WORK INSTRUCTION
Leave every picture behind and copy the rest of the entries below exactly.

━━━ TASK DATA ━━━

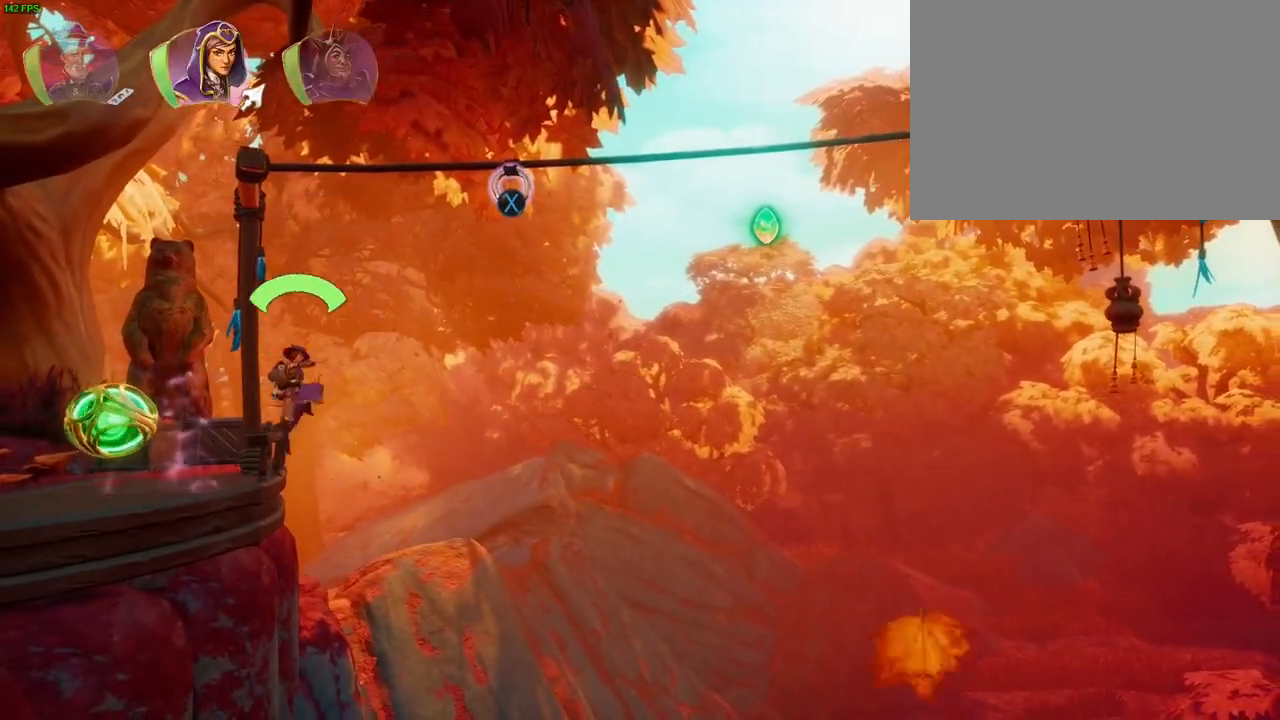
{"buttons": [], "left_stick": "right", "right_stick": "center", "events": [[17, "CROSS", "up"], [83, "SQUARE", "down"], [167, "SQUARE", "up"]]}
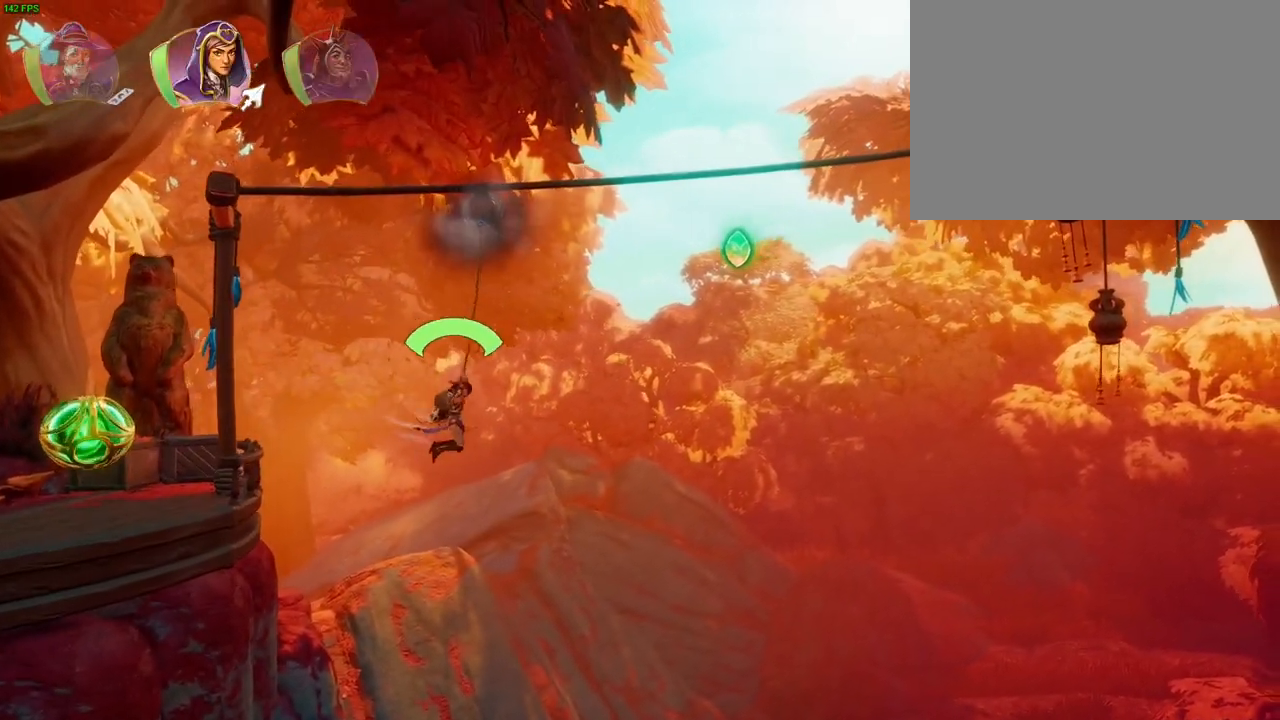
{"buttons": [], "left_stick": "right", "right_stick": "center"}
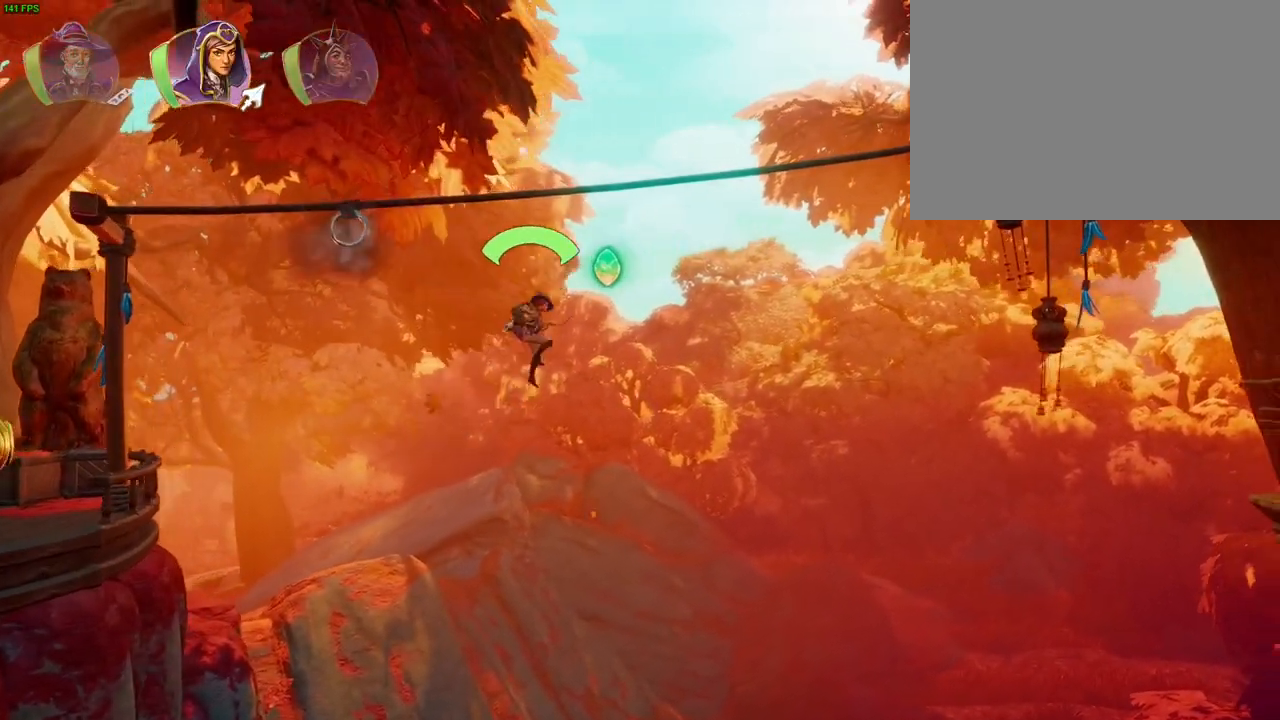
{"buttons": [], "left_stick": "up-right", "right_stick": "center"}
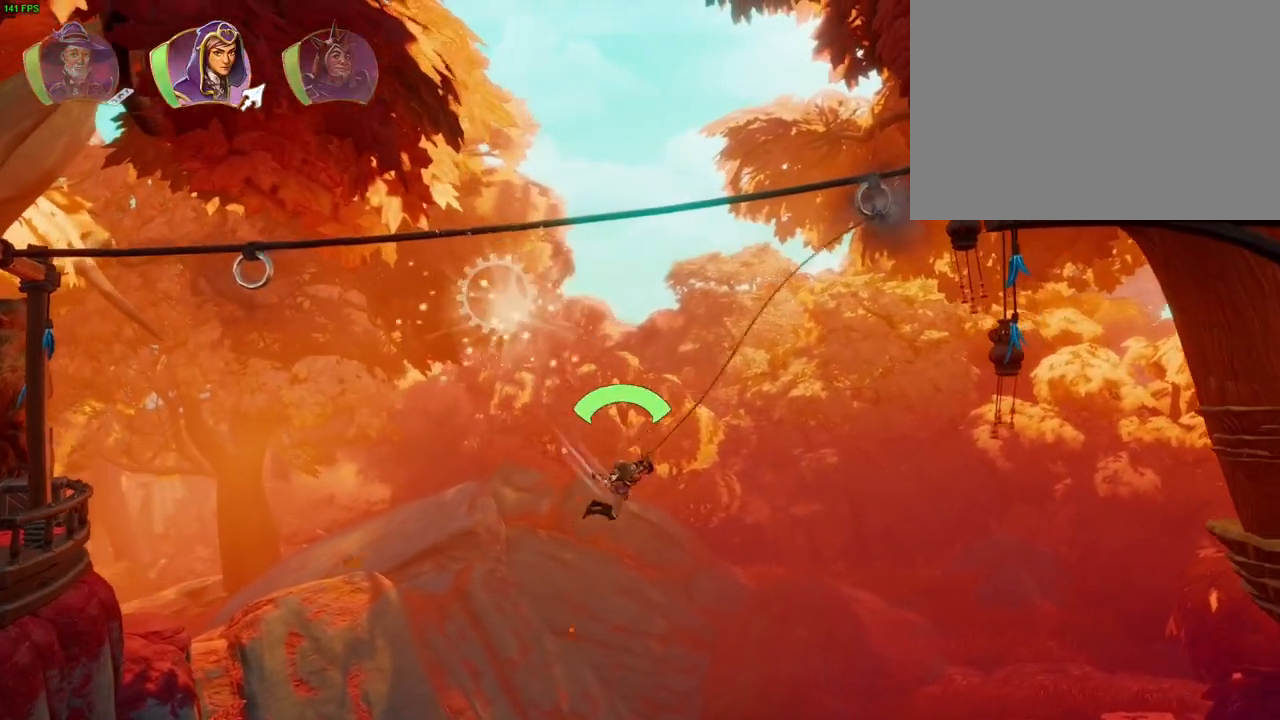
{"buttons": [], "left_stick": "up-right", "right_stick": "center", "events": []}
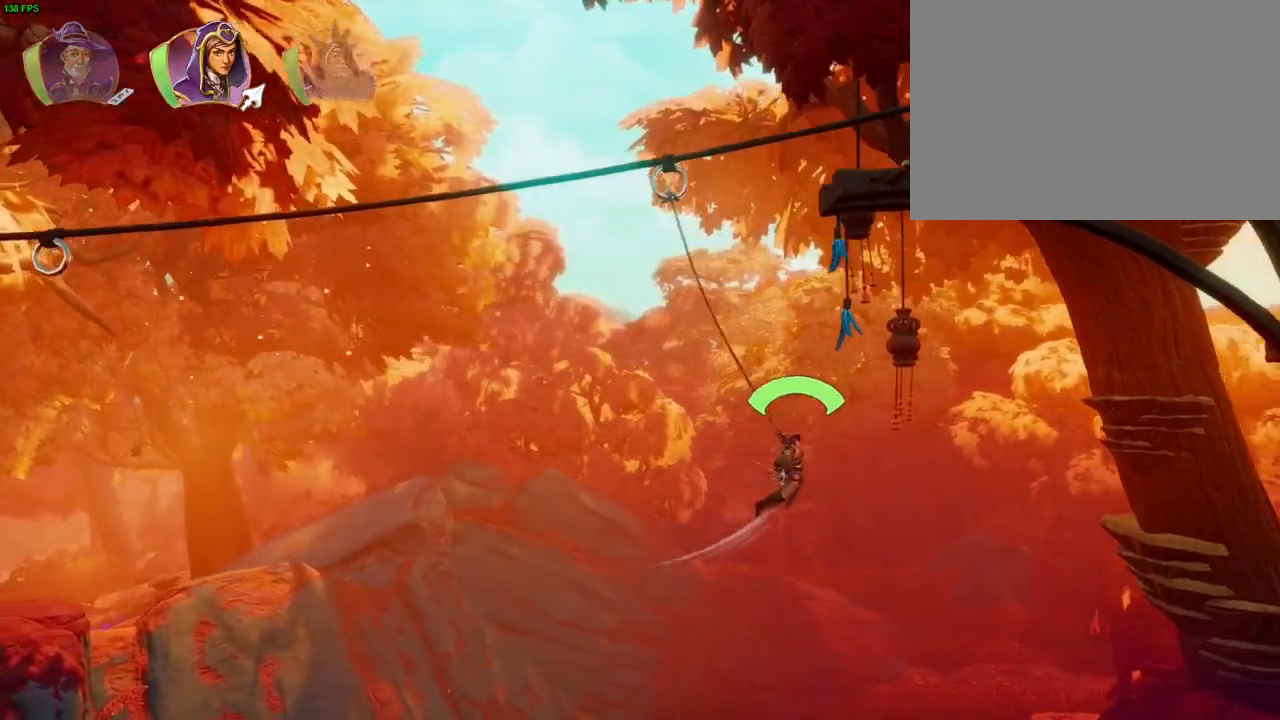
{"buttons": ["CROSS"], "left_stick": "up-right", "right_stick": "center"}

━━━

EXERCISE SOLUTION
{"buttons": [], "left_stick": "right", "right_stick": "center", "events": [[17, "CROSS", "up"], [83, "SQUARE", "down"], [167, "SQUARE", "up"]]}
{"buttons": [], "left_stick": "right", "right_stick": "center"}
{"buttons": [], "left_stick": "up-right", "right_stick": "center"}
{"buttons": [], "left_stick": "up-right", "right_stick": "center", "events": []}
{"buttons": ["CROSS"], "left_stick": "up-right", "right_stick": "center"}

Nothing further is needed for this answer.